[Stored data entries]
▬▬▬

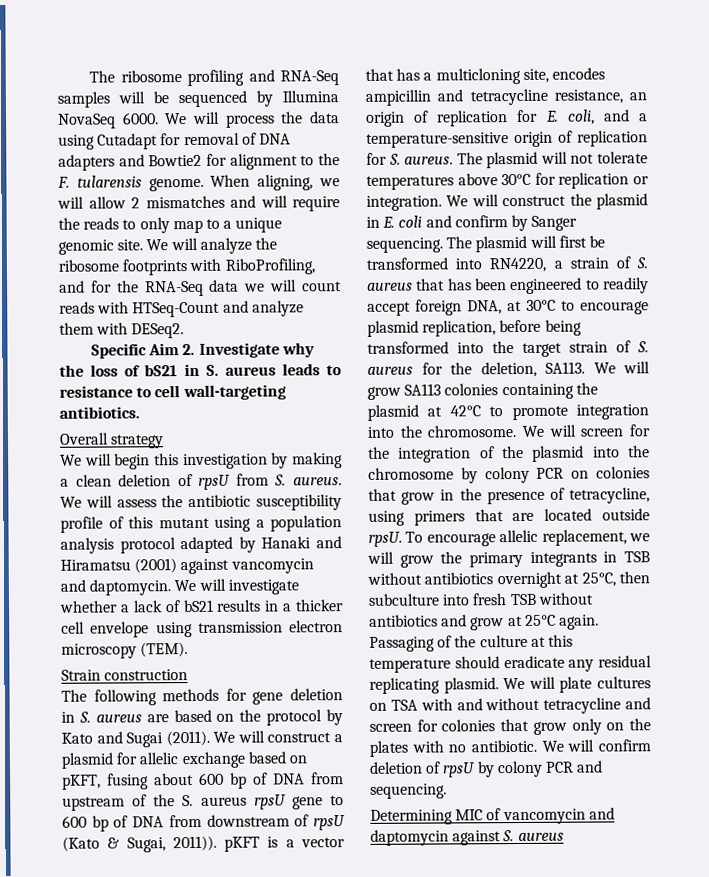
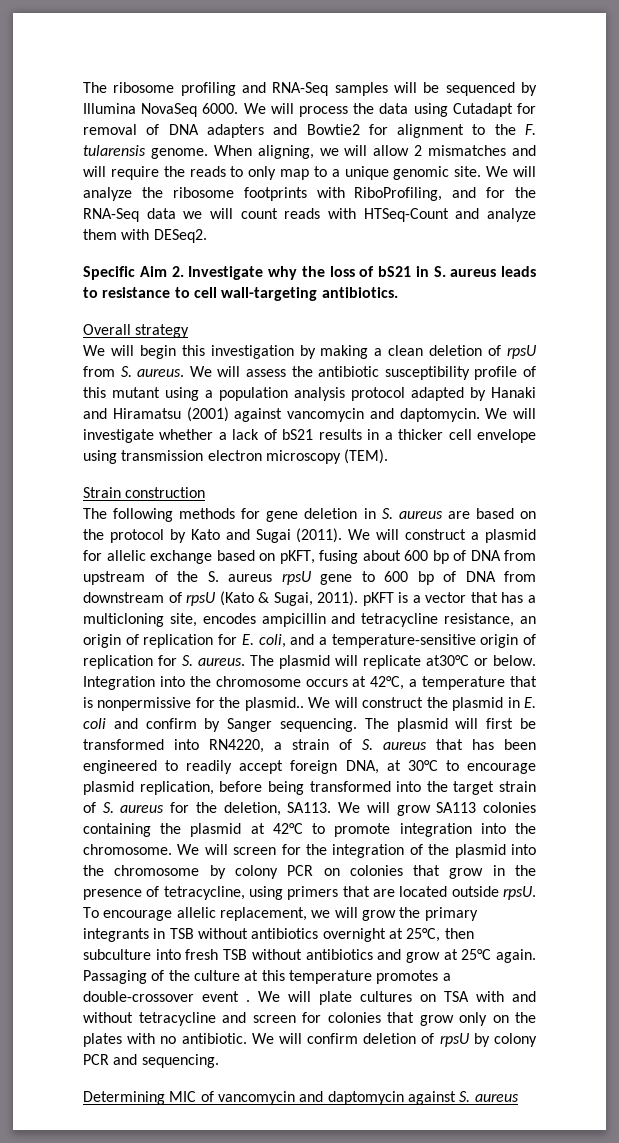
[172,835,217,852] 2011)). -> [317,591,359,606] 2011).
[570,151,648,164] [366,172,649,190] [366,195,442,211] not tolerate temperatures above 30°C for replication or integration. -> [363,655,536,669] [83,676,538,690] [83,697,304,711] replicate at30°C or below. Integration into the chromosome occurs at 42°C, a temperature that is nonpermissive for the plasmid..
[454,655,652,672] [369,677,499,694] should eradicate any residual replicating plasmid. -> [376,970,451,984] [83,991,250,1002] promotes a double-crossover event .

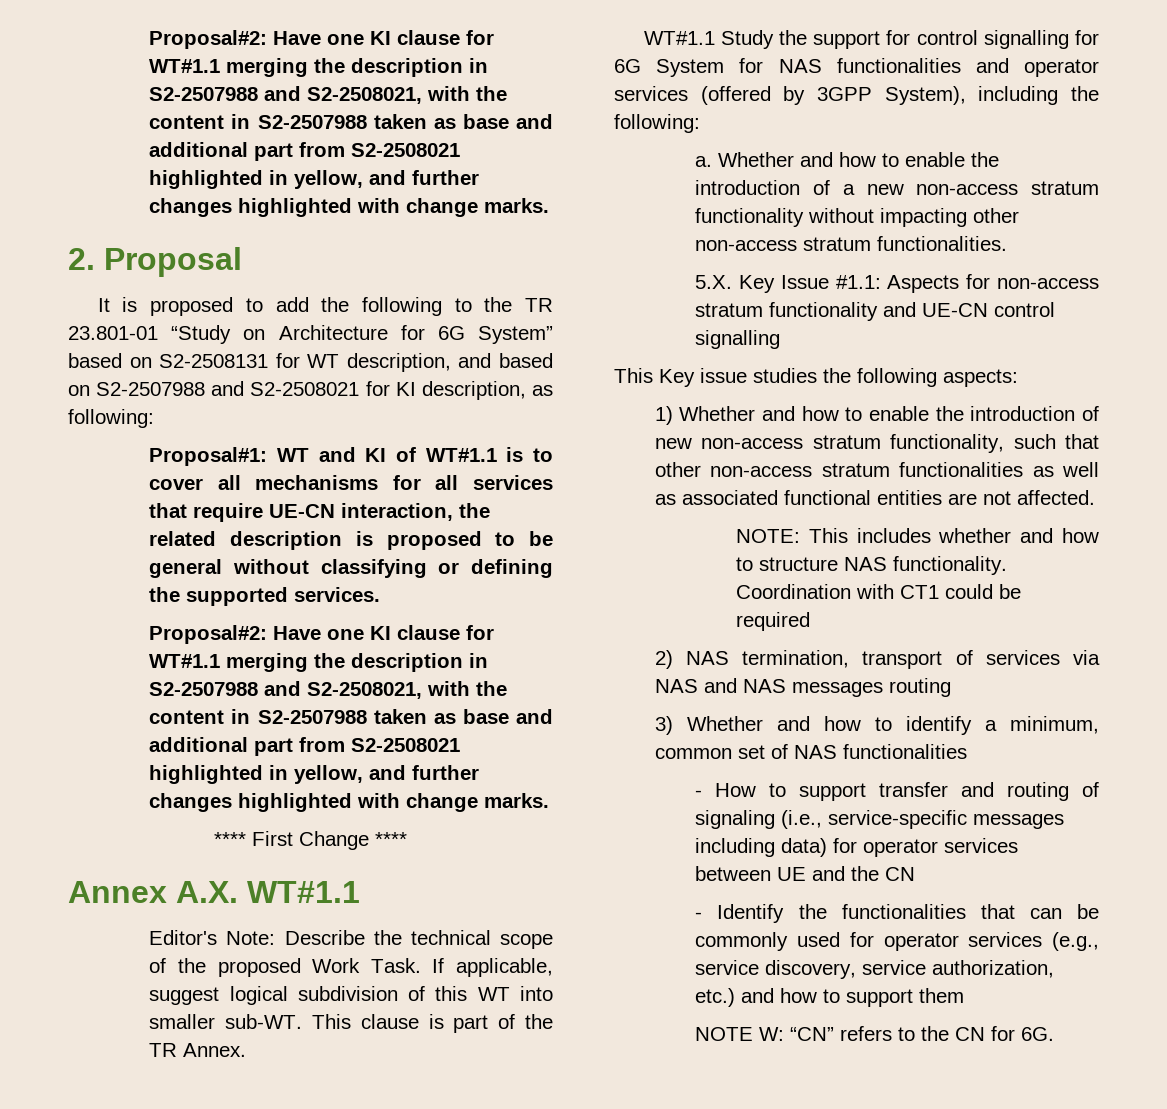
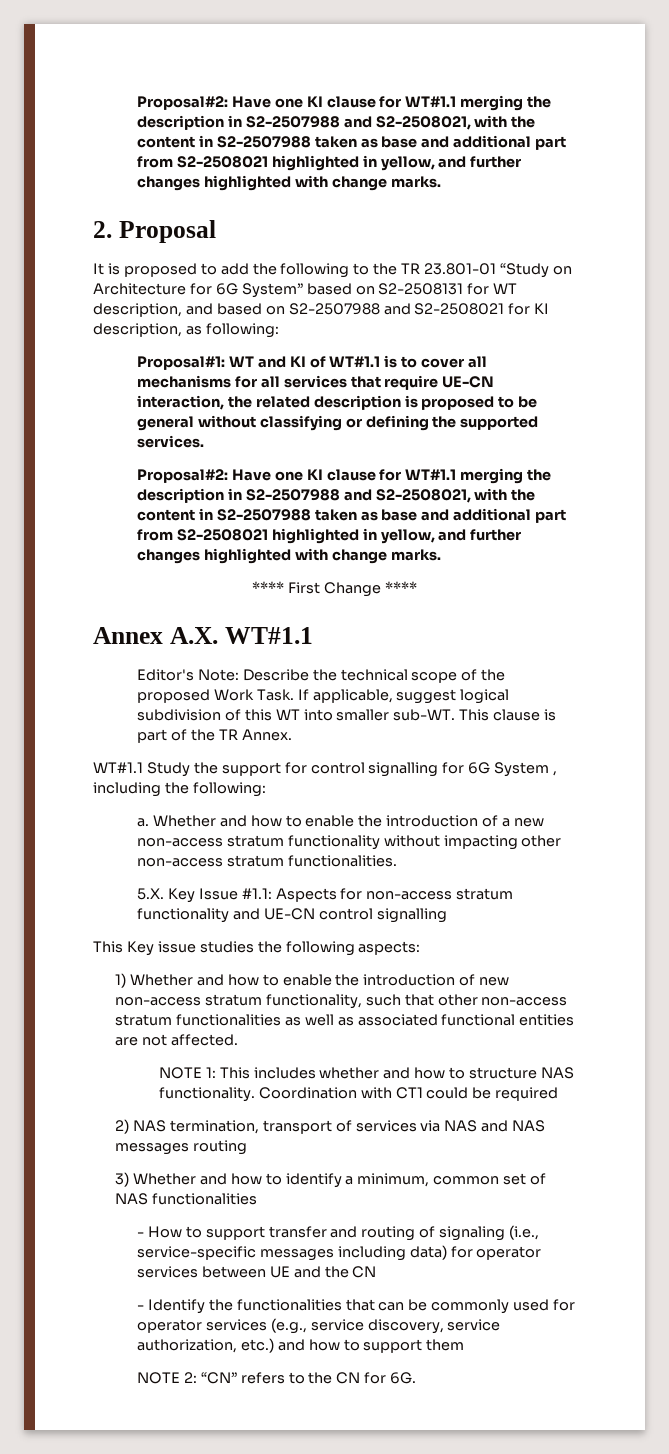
[739,58,1099,77] [614,86,966,105] for NAS functionalities and operator services (offered by 3GPP System), -> [553,771,558,776] ,
[735,529,800,543] NOTE: -> [158,1067,216,1079] NOTE 1:
[759,1027,785,1041] W: -> [183,1372,197,1383] 2:

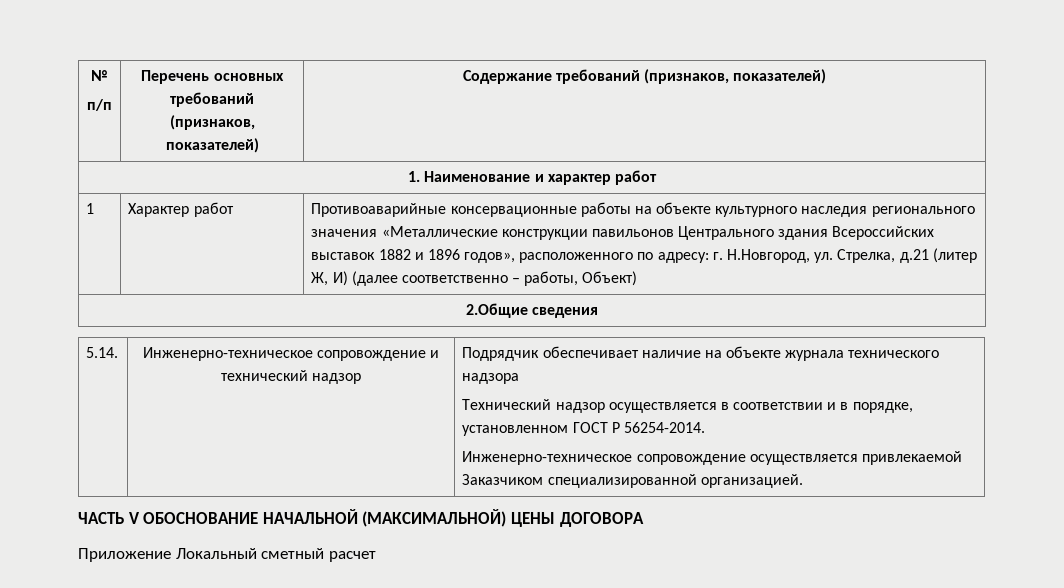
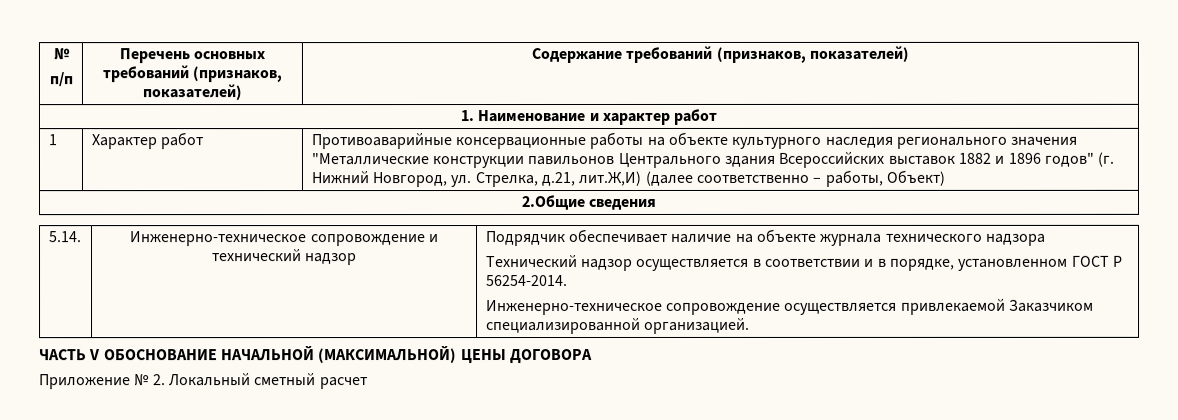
[381,226,498,237] «Металлические -> [310,153,429,166] "Металлические
[464,248,977,263] [311,271,348,286] годов», расположенного по адресу: г. Н.Новгород, ул. Стрелка, д.21 (литер Ж, И) -> [1044,151,1115,167] [310,170,642,188] годов" (г. Нижний Новгород, ул. Стрелка, д.21, лит.Ж,И)
(171, 555) none -> [134,374,166,387] № 2.

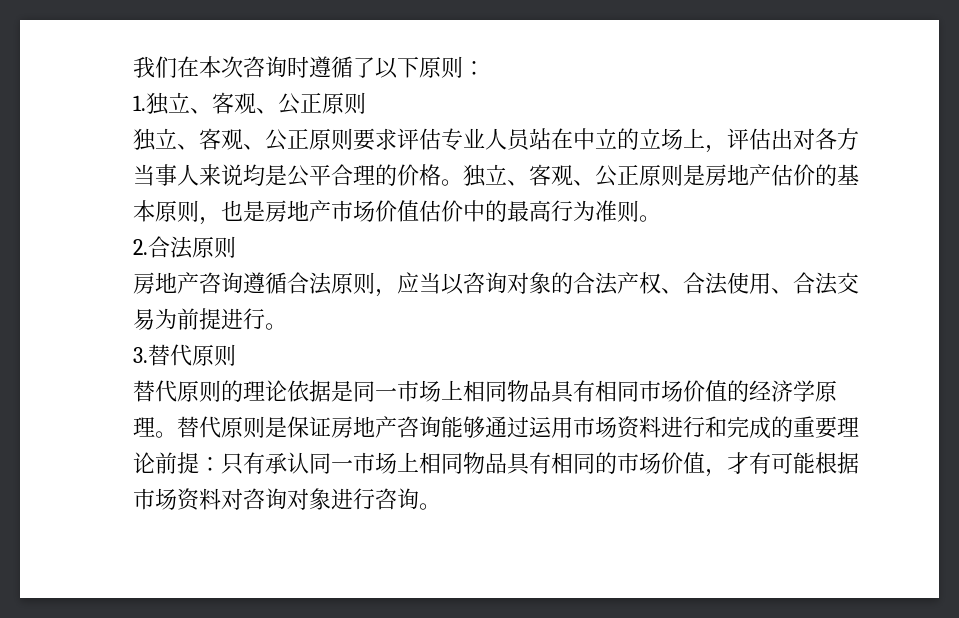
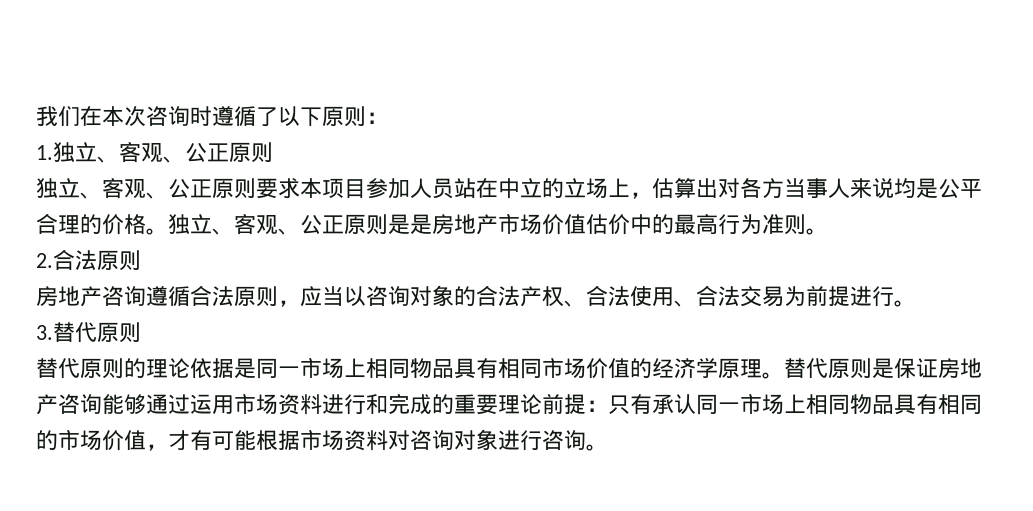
[397,128,485,151] 评估专业 -> [300,178,410,199] 本项目参加
[727,128,771,150] 评估 -> [652,178,696,198] 估算
[705,164,859,186] [133,200,243,225] 房地产估价的基本原则，也 -> (410, 224) none

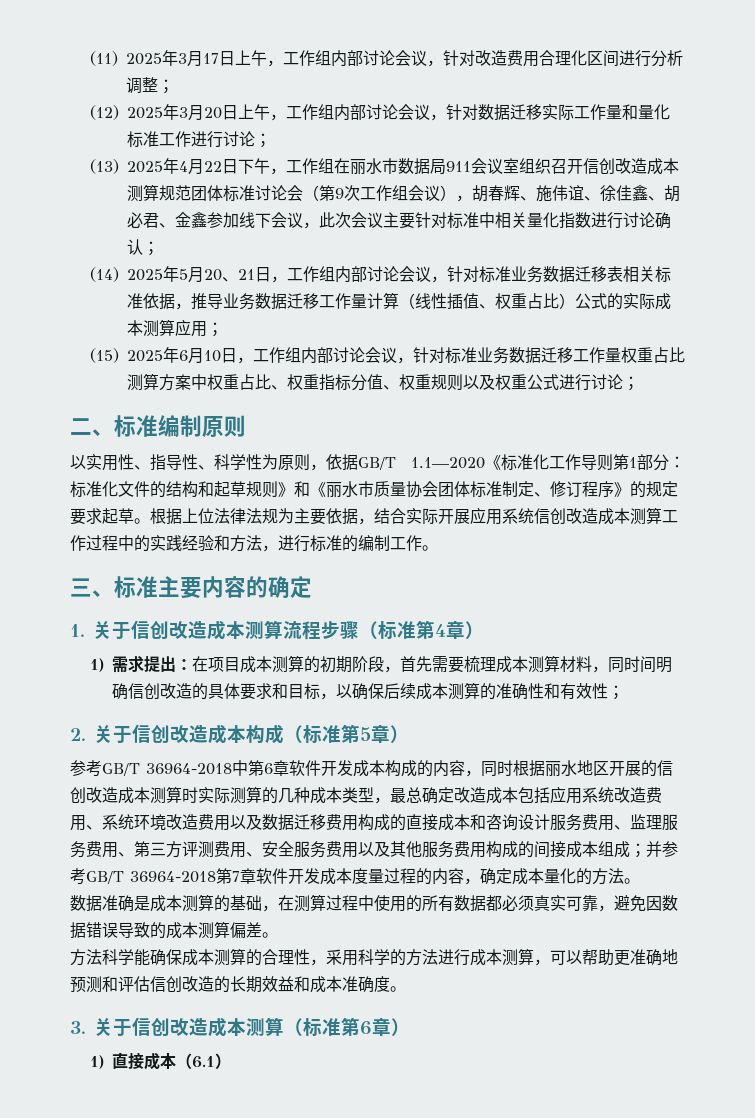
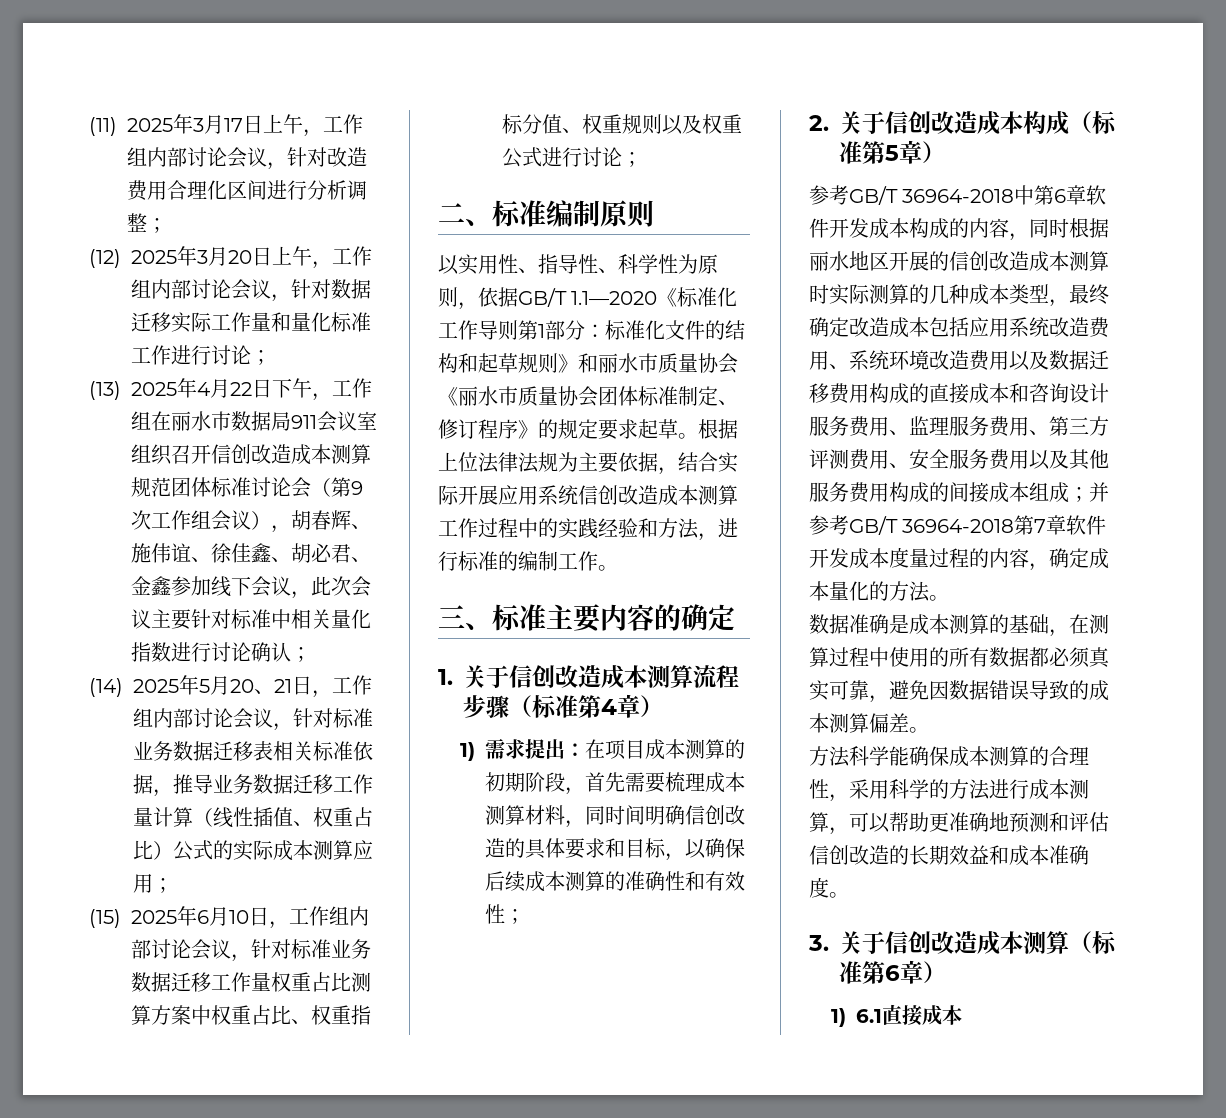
(310, 489) none -> [598,353,738,374] 丽水市质量协会
[406,787,422,803] 总 -> [1089,284,1109,305] 终
[111,1052,231,1070] 直接成本（6.1） -> [856,1004,963,1026] 6.1直接成本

▬▬▬

Look through the entries above; find each line with the word "plasmid" and copy it.

[570,151,648,164] [366,172,649,190] [366,195,442,211] not tolerate temperatures above 30°C for replication or integration. -> [363,655,536,669] [83,676,538,690] [83,697,304,711] replicate at30°C or below. Integration into the chromosome occurs at 42°C, a temperature that is nonpermissive for the plasmid..
[454,655,652,672] [369,677,499,694] should eradicate any residual replicating plasmid. -> [376,970,451,984] [83,991,250,1002] promotes a double-crossover event .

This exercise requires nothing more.